I want a dozen or so...


----------



## reed11b (Sep 22, 2012)

RackMaster said:


> I want a dozen or so...


Why?
Reed


----------



## Ranger Psych (Sep 22, 2012)

*wonders why we don't train grenadiers on high angle fire as per alternative firing methods in the f'ing FM's*


----------



## Etype (Sep 22, 2012)

These things have been in the works for awhile.  They had some of the initial entries at the SOF EXPO 3-4 years ago.  The big criticism is that all the entries were too big and heavy for the small payload they deliver, and most come in a backpack type system- one backpack=one bomb.  I guess they are trying to address those issues with this thing.

Hopefully they are using the new sub-munition type 40mm HE, not the POS HEDP.


----------



## RackMaster (Sep 22, 2012)

reed11b said:


> Why?
> Reed


 
Landscaping, pest control, shits and giggles. Good enough? ;)


----------



## x SF med (Sep 22, 2012)

RackMaster said:


> Landscaping, pest control, shits and giggles. Good enough? ;)


 
Neighbors dogs, too, I suppose...  and out laws...


----------



## RackMaster (Sep 22, 2012)

x SF med said:


> Neighbors dogs, too, I suppose...  and out laws...

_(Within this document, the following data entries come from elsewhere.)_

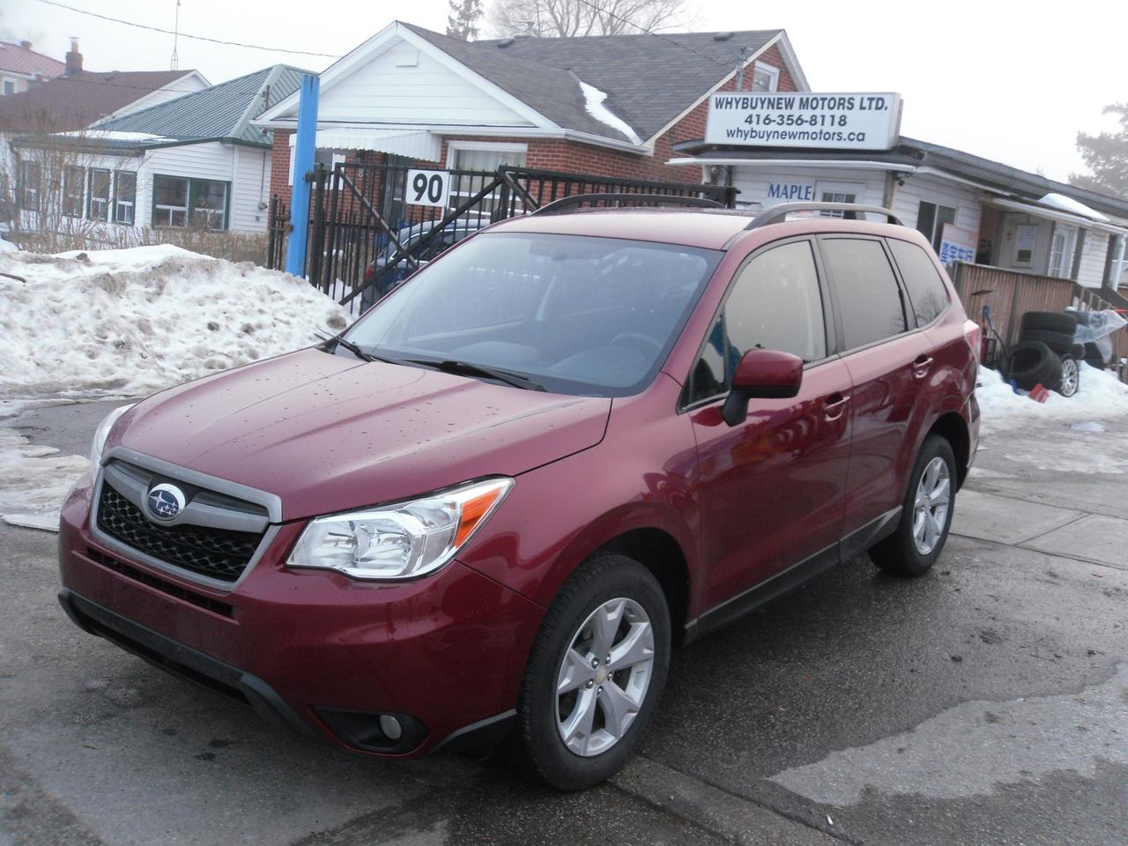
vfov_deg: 40.7
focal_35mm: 35
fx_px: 1141
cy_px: 423
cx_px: 564
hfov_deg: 52.6
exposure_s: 1/45
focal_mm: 6.3
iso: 100
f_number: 3.5
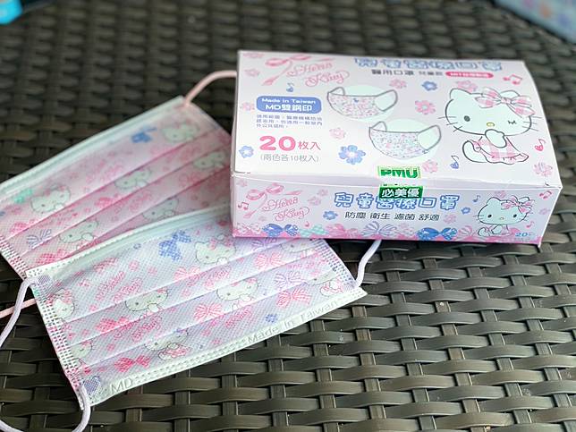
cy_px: 216
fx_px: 865
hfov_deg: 36.8
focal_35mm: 52
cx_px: 288
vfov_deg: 28.0
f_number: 2
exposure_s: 1/120
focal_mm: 6
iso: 64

They fall into "pest control".  ;)


----------



## reed11b (Sep 23, 2012)

RackMaster said:


> Landscaping, pest control, shits and giggles. Good enough? ;)


Yup, I was just hoping that you were not talking about using them down-range. 
Reed


----------



## Frank S. (Oct 20, 2012)

I like the Battledeer...


----------



## AWP (Oct 20, 2012)

At the rate things are going in Afghanistan we won't be able to use them to spray crops, much less actually kill people with one.


----------



## Rampart (Dec 4, 2012)

I would think that Switchblade is a better option.....


----------